クロワデュノール(撮影:下野雄規) 今週の日曜日は、阪神競馬場で宝塚記念(GI・芝2200m)が行われます。
15年以降の阪神芝2200mで開催された宝塚記念(計10レース)では、前走の馬体重(前走が海外だった馬は除く)に顕著な傾向があります。データ対象の10レースでは前走の馬体重が498キロ以下だった馬が[7-5-8-78]に対し、500キロ以上の馬は[0-4-1-32]と苦戦しています。連対率や複勝率、さらには複勝の回収率も前走馬体重498キロ以下の方が高い数値となっています。
要因としては、データ対象の宝塚記念が阪神の内回りで開催されていることが考えられます。さらにGIで人馬ともにトップレベルが集まる一戦ですので、タイトな競馬になりやすい面もあります。
前走の馬体重が500キロ以上の大型馬は、タイトな競馬で窮屈な走りを余儀なくされる可能性があります。道中で気持ちよく走れないとストレスが溜まってしまいますし、それが力を出し切れていない馬が多くなっている要因のひとつなのかもしれません。
ここでは、上位人気が予想される馬の死角となりそうなデータをひとつ紹介します。
【条件】
前走馬体重510キロ以上(ただし、前走初角1番手の馬は除く)
[0-0-0-18]複勝率0%
該当馬:クロワデュノール、コスモキュランダ、シュガークン、ダノンデサイル
(過去の該当馬:22年エフフォーリア1番人気6着、17年キタサンブラック1番人気9着、15年ゴールドシップ1番人気15着)
※特に言及のない限り、データは15年以降の阪神芝2200mで開催された宝塚記念(計10レース)を対象にしています。

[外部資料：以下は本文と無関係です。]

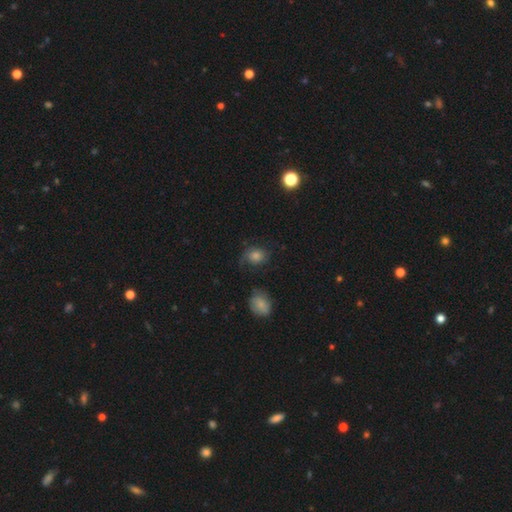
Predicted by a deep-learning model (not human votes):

上位人気が予想されるクロワデュノールが該当しました。
15年以降の阪神芝2200mで開催された宝塚記念(計10レース)で、前走の馬体重が500キロ以上の馬が不振であることは先に書いた通りです。その中でも前走馬体重510キロ以上で前走初角2番手以下だった馬には好走例がありませんでした。このような馬は道中で揉まれる可能性が高いタイプと言えます。結果的に道中でストレスを抱えたり嫌気がさしてしまうことから、本来の力を出し切れずに負けてしまう馬が多いと考えられます。
該当馬に挙げたクロワデュノールの前走馬体重は514キロ。前走の初角は6番手となっていますので、データ対象の宝塚記念での傾向からは危険な人気馬と言えそうです。

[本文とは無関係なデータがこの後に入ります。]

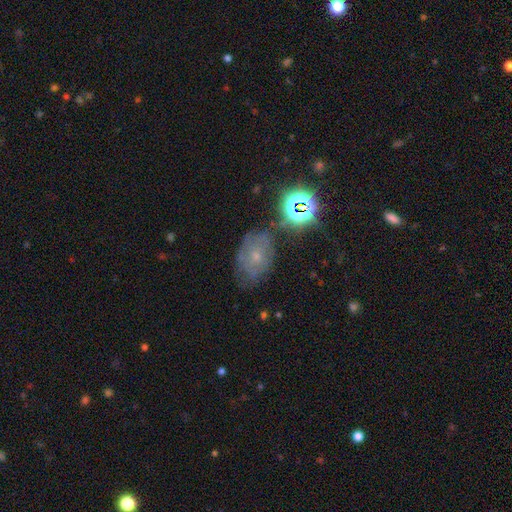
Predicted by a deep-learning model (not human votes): A featured or disk galaxy (41%). Merging: none (62%).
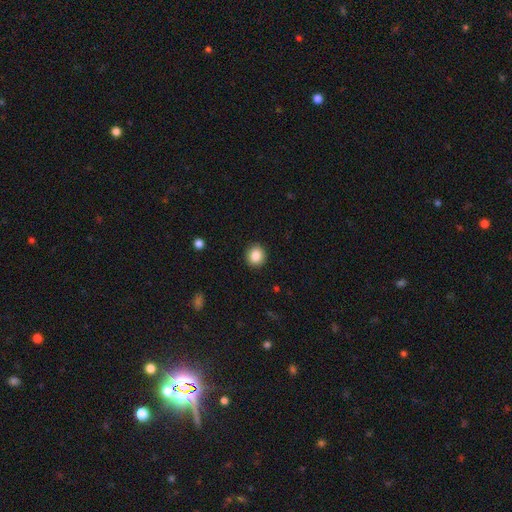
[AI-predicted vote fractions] This appears to be a smooth galaxy with no disk features (86%) that is round (87%). Merging: none (92%).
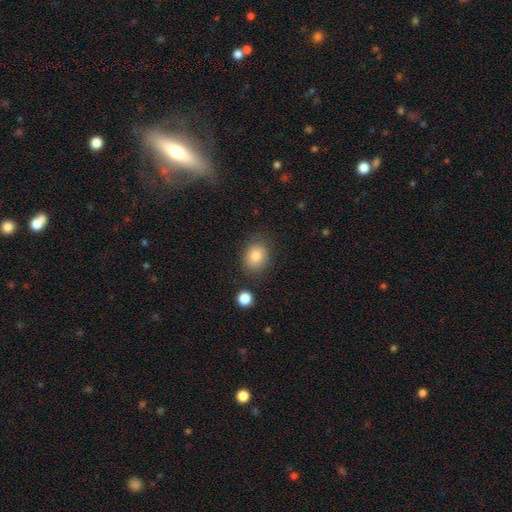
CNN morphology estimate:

また、今回の宝塚記念でクロワデュノールは3枠5番に入っています。内目の枠でも自身より内に先行勢がいれば隊列的にレースはしやすくなります。しかし、今回は外枠に前へ行きたいメイショウタバル、ミステリーウェイが入っています。スタートからこの2頭は仕掛けて内へ切り込んでくる可能性が高いことを考えると、クロワデュノールはかなりレースがしにくくなる印象を受けます。

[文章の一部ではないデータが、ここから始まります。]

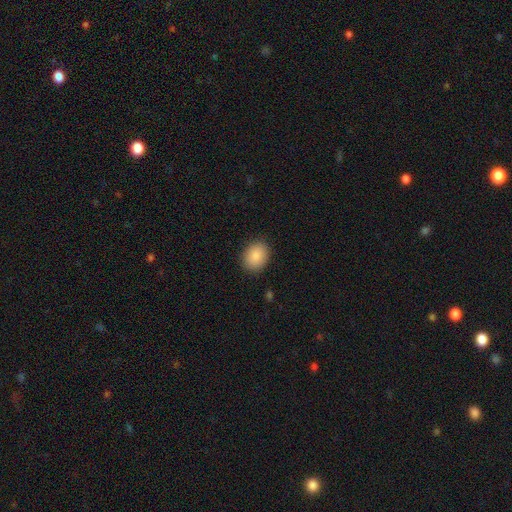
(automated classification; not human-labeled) Overall: smooth (88%). How rounded: in between (62%; round 37%). Merging: none (88%).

この中間の報道を見ると状態面も万全ではなさそうです。悪い状態ではないとは思いますが、やはり短期間でGIに3戦続けて使われているのは馬にとって想像以上の負担になるのでしょう。
今回は過去の傾向や自身の状態面から人気ほどの信頼はできそうにありません。配当的にも妙味が感じられませんし、クロワデュノールの評価を割り引いた馬券で勝負するのが得策と言えそうです。
重賞レースの参考に、是非お役立てください。